In the years they have been here, the couple said they have not only seen a tremendous amount of development, but many changes in the customers as well. Tony explains that what used to be a three-month season for part-time residents has grown to a six-month season. “It’s made business more vibrant,” he said.
And Lucille pointed out that their main customer, who has always been a more mature woman, no longer wants matronly clothes. “She wants to look young and wear clothes that make her feel that way.”
The store stocks labels such as PG Collections, Elliot Lauren, Maureen Keene, Faith and Surya. It is known for its eveningwear, which ranges from sexy little dresses from Gala to more sophisticated two-piece looks from Night Lights.
Lucille credits one particular dress with creating their evening business. She calls it the “bubble dress.” Made by Siacia, it is a full-cut sheath that falls down to just below the hip where it gathers into a stretchy puckered skirt. She buys it season after season in a multitude of fabrics.
“Women love this dress; it hides everything and shows off the legs. I have sold hundreds,” she said.
Last year, the store brought in just over $600,000 in sales, said Tony. He feels increased competition has kept sales flat for the past few years, but hopes the move to Fifth Avenue stirs business. “There are more restaurants and cafes here, which brings walk-in business. Third Street attracts mostly local residents and is more of a daytime-only place,” said Tony.
Clean and sophisticated is the best way to describe Fancy Nancy’s.

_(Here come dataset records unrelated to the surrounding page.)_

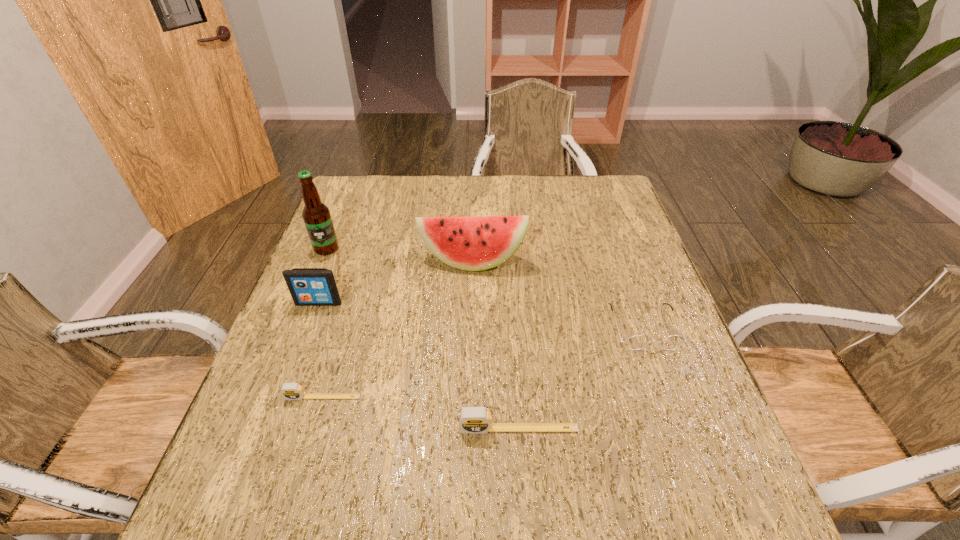
Where is `vacant space situated 0.140m on the outer rind of the watermelon`? The width and height of the screenshot is (960, 540). vacant space situated 0.140m on the outer rind of the watermelon is located at coordinates (470, 315).

Image resolution: width=960 pixels, height=540 pixels. Identify the location of vacant region located 0.200m on the front screen of the third tallest object. [x=292, y=375].

Find the location of `vacant region located 0.090m on the front-facing side of the rightmost object`. vacant region located 0.090m on the front-facing side of the rightmost object is located at coordinates (664, 387).

Find the location of a particular element. Image resolution: width=960 pixels, height=540 pixels. object located in the near edge section of the desktop is located at coordinates (474, 420).

Locate an element on the screen. tape measure located at the left edge is located at coordinates (291, 391).

Find the location of a particular element. This screenshot has height=540, width=960. beer bottle that is at the left edge is located at coordinates (316, 215).

The image size is (960, 540). What are the coordinates of `iPod present at the left edge` in the screenshot? It's located at (308, 286).

You are a GUI agent. You are given a task and a screenshot of the screen. Output one action in this format:
    pyautogui.click(x=<x>, y=<y>)
    Task: Click on the object that is at the right edge
    This screenshot has height=540, width=960.
    Given the screenshot: What is the action you would take?
    pyautogui.click(x=636, y=342)

Image resolution: width=960 pixels, height=540 pixels. In the image, there is a desktop. What are the coordinates of `vacant space at the far edge` in the screenshot? It's located at (535, 191).

Where is `vacant region at the near edge of the desktop`? This screenshot has height=540, width=960. vacant region at the near edge of the desktop is located at coordinates (605, 439).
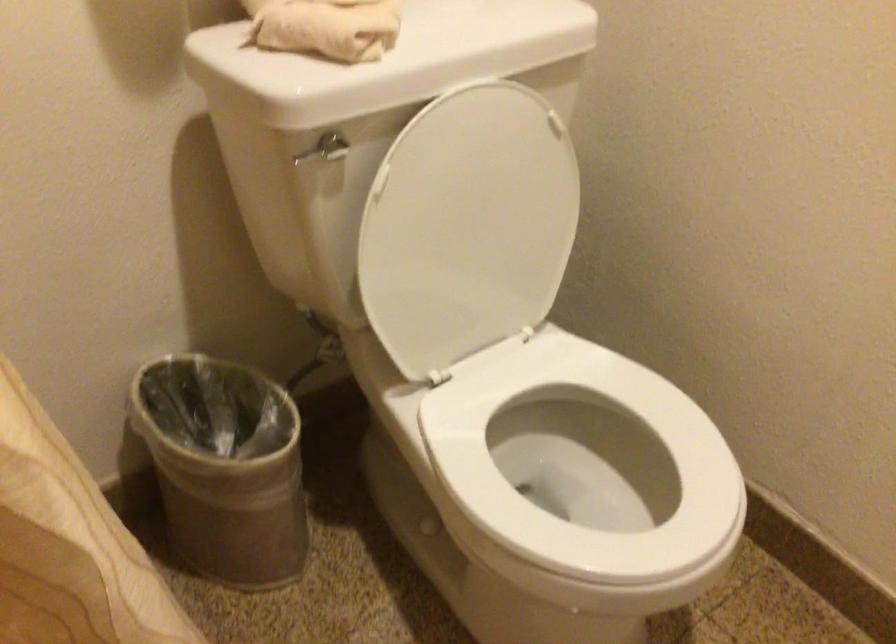
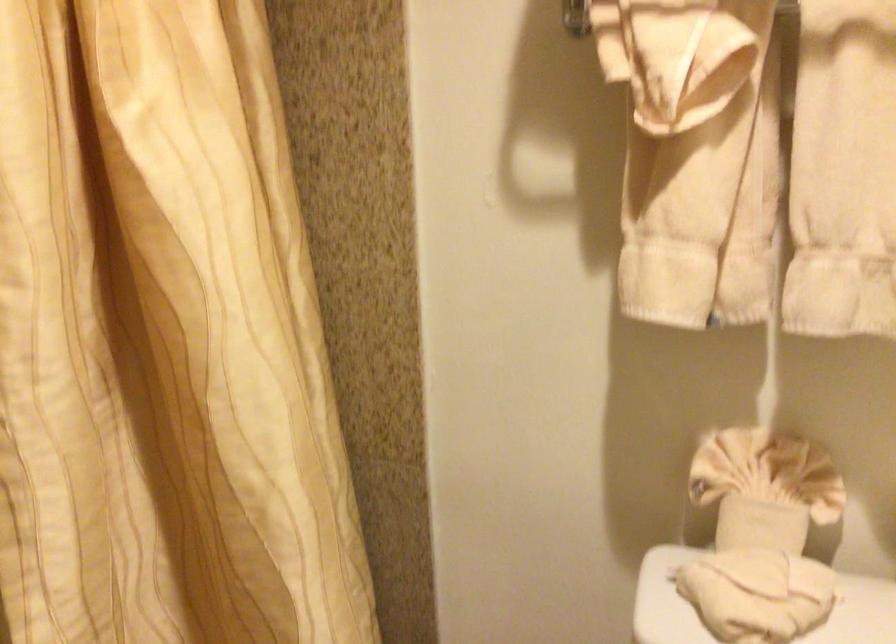
Question: The first image is from the beginning of the video and the second image is from the end. How did the camera likely rotate when shooting the video?

Choices:
 (A) Left
 (B) Right
 (C) Up
 (D) Down

Answer: (A)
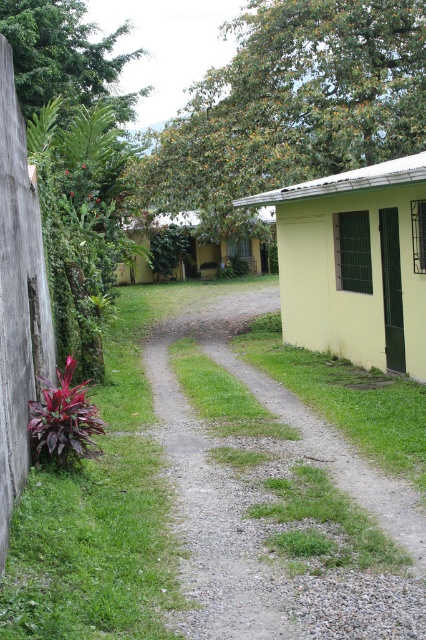
Question: Which point is farther from the camera taking this photo?

Choices:
 (A) (212, 337)
 (B) (241, 246)
 (C) (305, 128)

Answer: (B)

Question: Does green leafy tree at upper left have a greater width compared to green matte hut at center?

Choices:
 (A) yes
 (B) no

Answer: (B)

Question: Is green leafy tree at upper center thinner than light yellow wall at center?

Choices:
 (A) no
 (B) yes

Answer: (A)

Question: Which point appears closest to the camera in this image?

Choices:
 (A) (374, 474)
 (B) (43, 28)
 (C) (389, 346)
 (D) (247, 106)

Answer: (A)

Question: Can you confirm if green leafy tree at upper left is bigger than green matte hut at center?

Choices:
 (A) no
 (B) yes

Answer: (B)

Question: Estimate the real-world distances between objects in this image. Which object is closer to the green leafy tree at upper left?

Choices:
 (A) gravel path at center
 (B) green leafy tree at upper center
 (C) light yellow wall at center
 (D) green matte hut at center

Answer: (D)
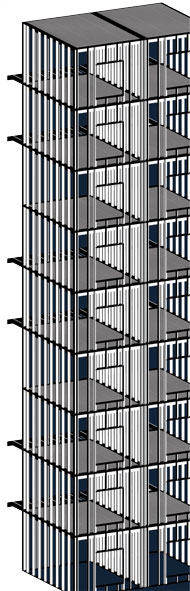
You are a GUI agent. You are given a task and a screenshot of the screen. Output one action in this format:
    pyautogui.click(x=<x>, y=<y>)
    Task: Click on the fourth floor room
    
    Given the screenshot: What is the action you would take?
    pyautogui.click(x=104, y=394), pyautogui.click(x=173, y=384)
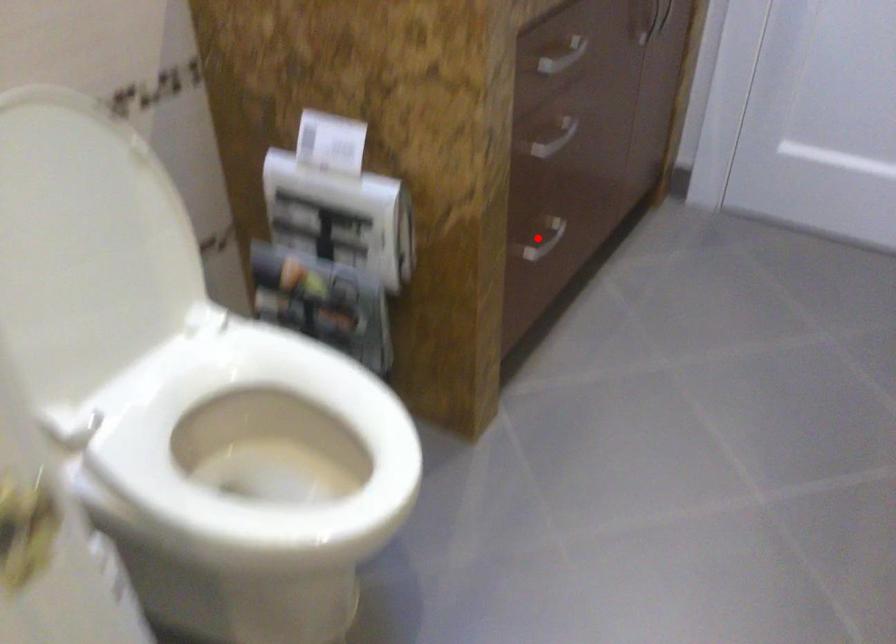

The owner of the six-year-old store, Nancy Abbass, said the goal is to keep it light and airy. “I wanted it to feel very Mediterranean. After all, this is a resort area,” she explained.
The 1,700-square-foot shop in the Third Street South area focuses on sportswear and career wear for a classic, fashionable customer. Most of the apparel is in the better-to-bridge category, except in the summer, when Abbass stocks less-expensive looks.

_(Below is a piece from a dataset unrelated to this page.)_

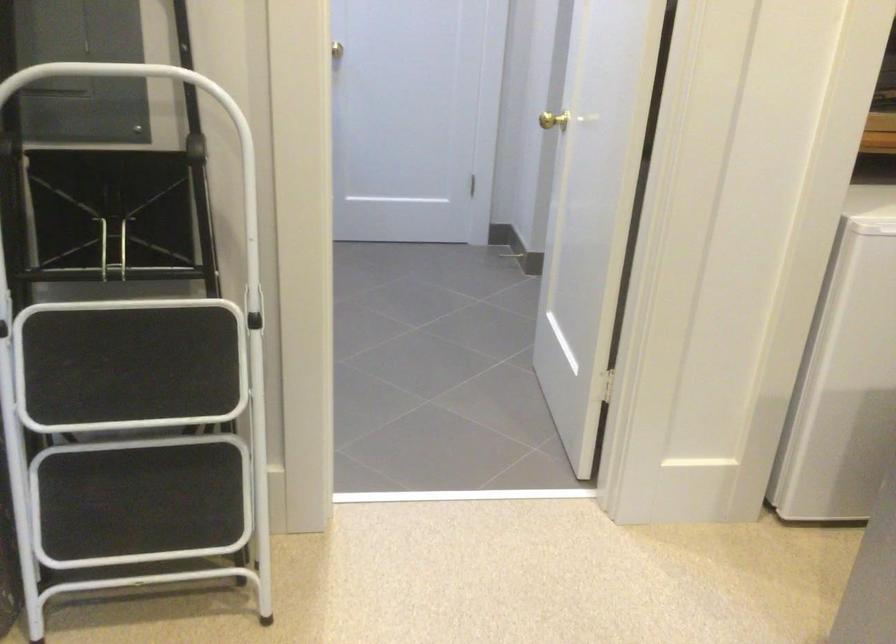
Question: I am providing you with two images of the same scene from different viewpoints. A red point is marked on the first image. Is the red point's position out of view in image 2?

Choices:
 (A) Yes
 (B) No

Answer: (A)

Abbass had no intention of opening a store here when she arrived 10 years ago. But with a background in both wholesale and retail sales, it made sense, especially after she surveyed the scene and noticed there was something missing. “Most of the women come from the Midwest, which is more casual. I thought I could entice them to both update and dress up.”

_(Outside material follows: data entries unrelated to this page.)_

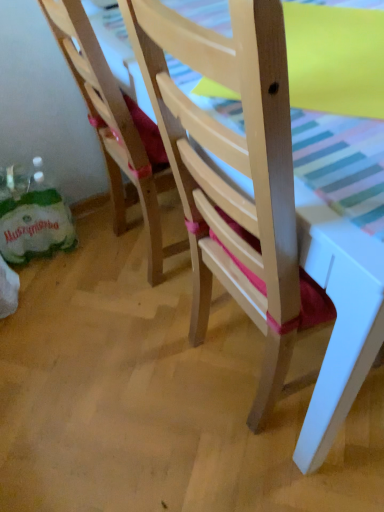
Image resolution: width=384 pixels, height=512 pixels. What do you see at coordinates (335, 58) in the screenshot?
I see `matte yellow table at upper right` at bounding box center [335, 58].

The height and width of the screenshot is (512, 384). I want to click on wooden chair at center, marked as the second chair in a left-to-right arrangement, so click(260, 208).

The image size is (384, 512). In order to click on wooden chair at lower left, the second chair when ordered from right to left in this screenshot , I will do tap(115, 128).

This screenshot has width=384, height=512. I want to click on matte yellow table at upper right, so click(335, 58).

Which is behind, point (112, 95) or point (309, 86)?

Point (112, 95)

Do you think wooden chair at lower left, arranged as the first chair when viewed from the left, is within matte yellow table at upper right, or outside of it?

wooden chair at lower left, arranged as the first chair when viewed from the left, exists outside the volume of matte yellow table at upper right.

Is wooden chair at lower left, the second chair when ordered from right to left, turned away from matte yellow table at upper right?

No, wooden chair at lower left, the second chair when ordered from right to left,'s orientation is not away from matte yellow table at upper right.

Is wooden chair at lower left, the second chair when ordered from right to left, to the left of matte yellow table at upper right from the viewer's perspective?

Yes, wooden chair at lower left, the second chair when ordered from right to left, is to the left of matte yellow table at upper right.

From the picture: Could you tell me if wooden chair at lower left, the second chair when ordered from right to left, is facing wooden chair at center, which is the first chair from right to left?

No, wooden chair at lower left, the second chair when ordered from right to left, is not oriented towards wooden chair at center, which is the first chair from right to left.

From a real-world perspective, is wooden chair at lower left, the second chair when ordered from right to left, below wooden chair at center, which is the first chair from right to left?

Yes, from a real-world perspective, wooden chair at lower left, the second chair when ordered from right to left, is beneath wooden chair at center, which is the first chair from right to left.

Considering the positions of objects wooden chair at lower left, the second chair when ordered from right to left, and wooden chair at center, marked as the second chair in a left-to-right arrangement, in the image provided, who is behind, wooden chair at lower left, the second chair when ordered from right to left, or wooden chair at center, marked as the second chair in a left-to-right arrangement,?

wooden chair at lower left, the second chair when ordered from right to left, is behind.

Can wooden chair at center, which is the first chair from right to left, be found inside wooden chair at lower left, the second chair when ordered from right to left?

In an effort to do that, Abbass offers stretchy Wayne Rogers sweaters, modern Garfield & Marks suits and pretty Donna Jessica dresses.
“I try to buy things that don’t have an age to them. It’s hard, but I feel like I have to outfit two generations,” she explained.
Everything is displayed on simple T-stands, glass tables and silver hooks.
She switches resources a lot to avoid looking too much like her competition. “Naples is a very boutique-oriented market, and I want to always be unique.”
Abbass brings in reproduction jewelry and original art from the Pre-Columbian era, which she collects on her travels to South America. It is not only a passion of hers, but it creates another way for her to stand out. “I really feel you have to stay one step ahead.”
She points out that she recently recognized that more Europeans and South Americans are visiting Naples and the West Coast of Florida. “All of the sudden, I wanted to know what languages were important to be able to speak. I know Spanish, and I let the hotels and cruise ships know, so they can send their customers here.”
Fancy Nancy’s is one of the few stores that carry fall apparel in the town. Abbass explained she buys true fall, from velvets to fur collars and coats. She pointed out that her customers do more shopping while they are in town than they do when up North. “They will just take it with them. A lot of stores here don’t think that way, though. Most of my customers are repeat customers, and they’ve come to expect it from me.”